• EXERCISE: Quote all lines below exactly. Images stay out.

• RECORDS PROVIDED:
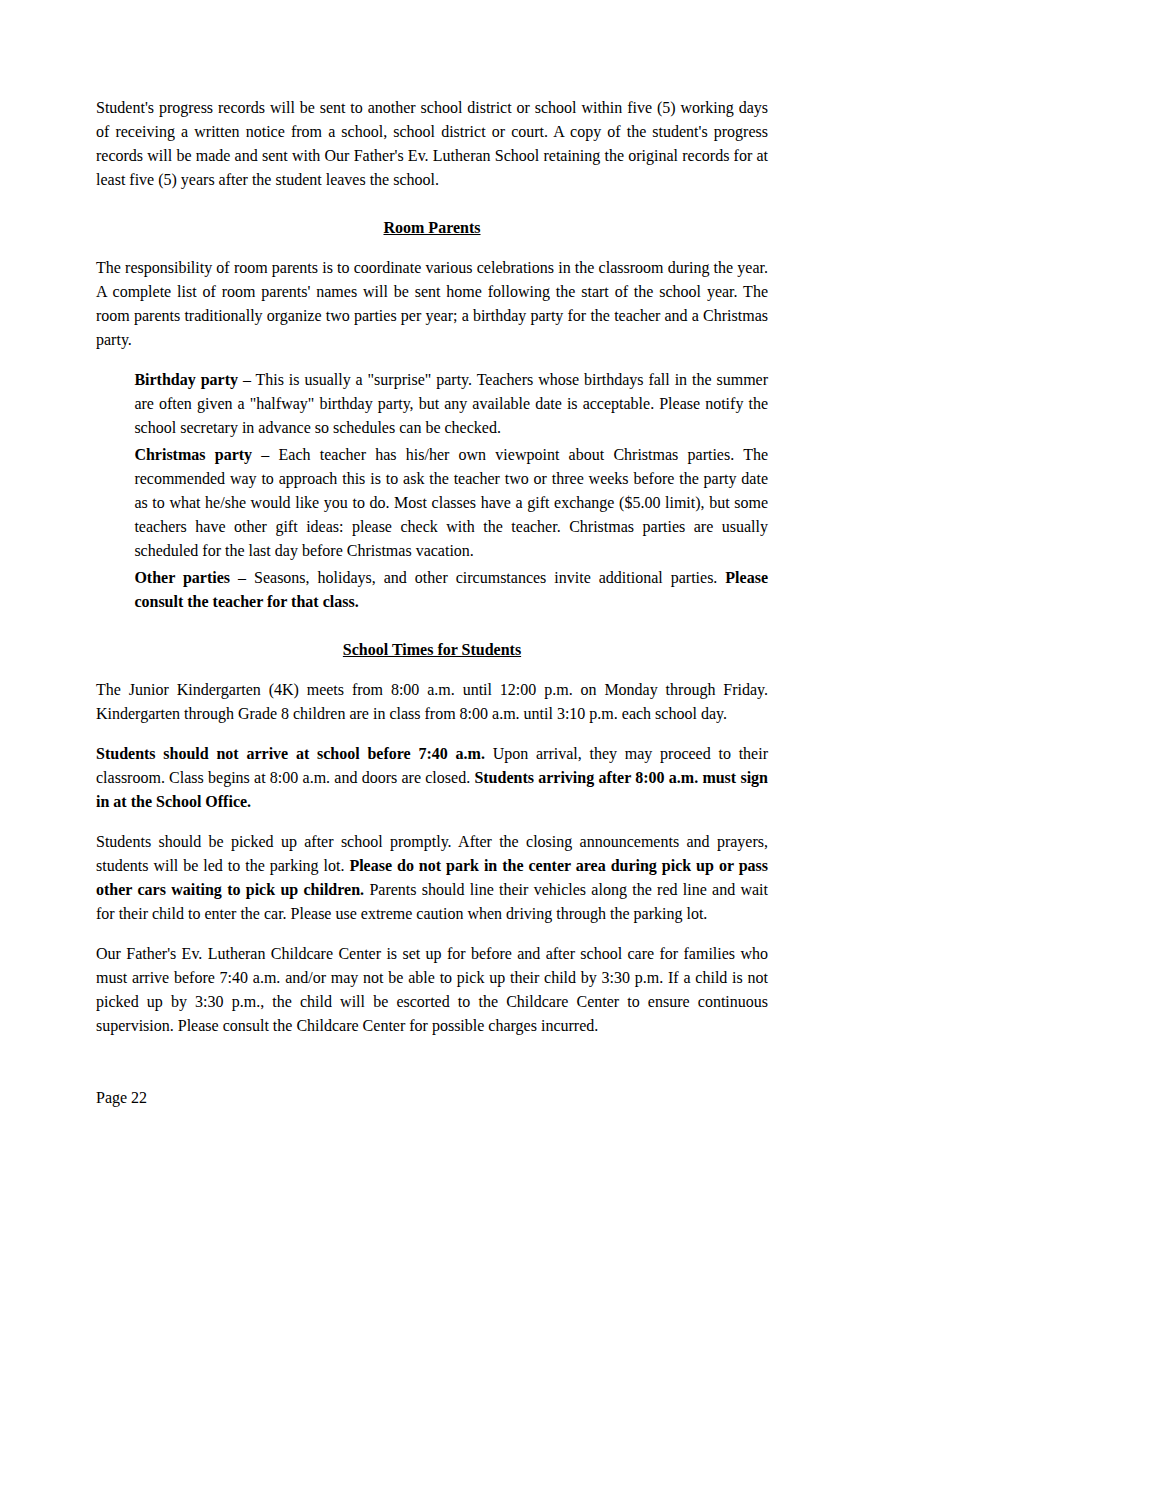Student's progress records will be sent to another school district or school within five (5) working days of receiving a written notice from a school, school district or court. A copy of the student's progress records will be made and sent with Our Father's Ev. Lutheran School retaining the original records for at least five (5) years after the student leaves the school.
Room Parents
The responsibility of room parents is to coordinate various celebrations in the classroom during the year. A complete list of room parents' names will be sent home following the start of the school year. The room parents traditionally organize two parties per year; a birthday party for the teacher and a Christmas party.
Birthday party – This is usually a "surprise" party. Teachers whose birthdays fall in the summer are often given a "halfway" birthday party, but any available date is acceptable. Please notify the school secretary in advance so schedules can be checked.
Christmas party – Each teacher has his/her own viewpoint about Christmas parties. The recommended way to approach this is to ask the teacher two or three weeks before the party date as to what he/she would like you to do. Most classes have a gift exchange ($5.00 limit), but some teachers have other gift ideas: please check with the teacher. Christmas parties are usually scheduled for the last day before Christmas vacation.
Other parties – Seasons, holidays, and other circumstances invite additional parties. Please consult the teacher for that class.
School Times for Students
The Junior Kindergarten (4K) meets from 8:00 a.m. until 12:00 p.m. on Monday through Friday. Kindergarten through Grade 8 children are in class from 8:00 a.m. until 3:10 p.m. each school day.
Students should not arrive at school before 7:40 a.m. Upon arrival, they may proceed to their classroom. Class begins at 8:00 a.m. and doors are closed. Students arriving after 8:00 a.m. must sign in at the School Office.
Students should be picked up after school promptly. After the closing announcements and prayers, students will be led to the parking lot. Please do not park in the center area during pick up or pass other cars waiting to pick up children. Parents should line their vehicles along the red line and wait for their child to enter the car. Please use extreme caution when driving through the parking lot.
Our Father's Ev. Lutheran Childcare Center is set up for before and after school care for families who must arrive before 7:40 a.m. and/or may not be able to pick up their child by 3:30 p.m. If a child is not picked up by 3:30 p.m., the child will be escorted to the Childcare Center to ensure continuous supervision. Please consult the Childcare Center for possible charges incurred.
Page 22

• EXPECTED OUTPUT:
Student's progress records will be sent to another school district or school within five (5) working days of receiving a written notice from a school, school district or court. A copy of the student's progress records will be made and sent with Our Father's Ev. Lutheran School retaining the original records for at least five (5) years after the student leaves the school.
Room Parents
The responsibility of room parents is to coordinate various celebrations in the classroom during the year. A complete list of room parents' names will be sent home following the start of the school year. The room parents traditionally organize two parties per year; a birthday party for the teacher and a Christmas party.
Birthday party – This is usually a "surprise" party. Teachers whose birthdays fall in the summer are often given a "halfway" birthday party, but any available date is acceptable. Please notify the school secretary in advance so schedules can be checked.
Christmas party – Each teacher has his/her own viewpoint about Christmas parties. The recommended way to approach this is to ask the teacher two or three weeks before the party date as to what he/she would like you to do. Most classes have a gift exchange ($5.00 limit), but some teachers have other gift ideas: please check with the teacher. Christmas parties are usually scheduled for the last day before Christmas vacation.
Other parties – Seasons, holidays, and other circumstances invite additional parties. Please consult the teacher for that class.
School Times for Students
The Junior Kindergarten (4K) meets from 8:00 a.m. until 12:00 p.m. on Monday through Friday. Kindergarten through Grade 8 children are in class from 8:00 a.m. until 3:10 p.m. each school day.
Students should not arrive at school before 7:40 a.m. Upon arrival, they may proceed to their classroom. Class begins at 8:00 a.m. and doors are closed. Students arriving after 8:00 a.m. must sign in at the School Office.
Students should be picked up after school promptly. After the closing announcements and prayers, students will be led to the parking lot. Please do not park in the center area during pick up or pass other cars waiting to pick up children. Parents should line their vehicles along the red line and wait for their child to enter the car. Please use extreme caution when driving through the parking lot.
Our Father's Ev. Lutheran Childcare Center is set up for before and after school care for families who must arrive before 7:40 a.m. and/or may not be able to pick up their child by 3:30 p.m. If a child is not picked up by 3:30 p.m., the child will be escorted to the Childcare Center to ensure continuous supervision. Please consult the Childcare Center for possible charges incurred.
Page 22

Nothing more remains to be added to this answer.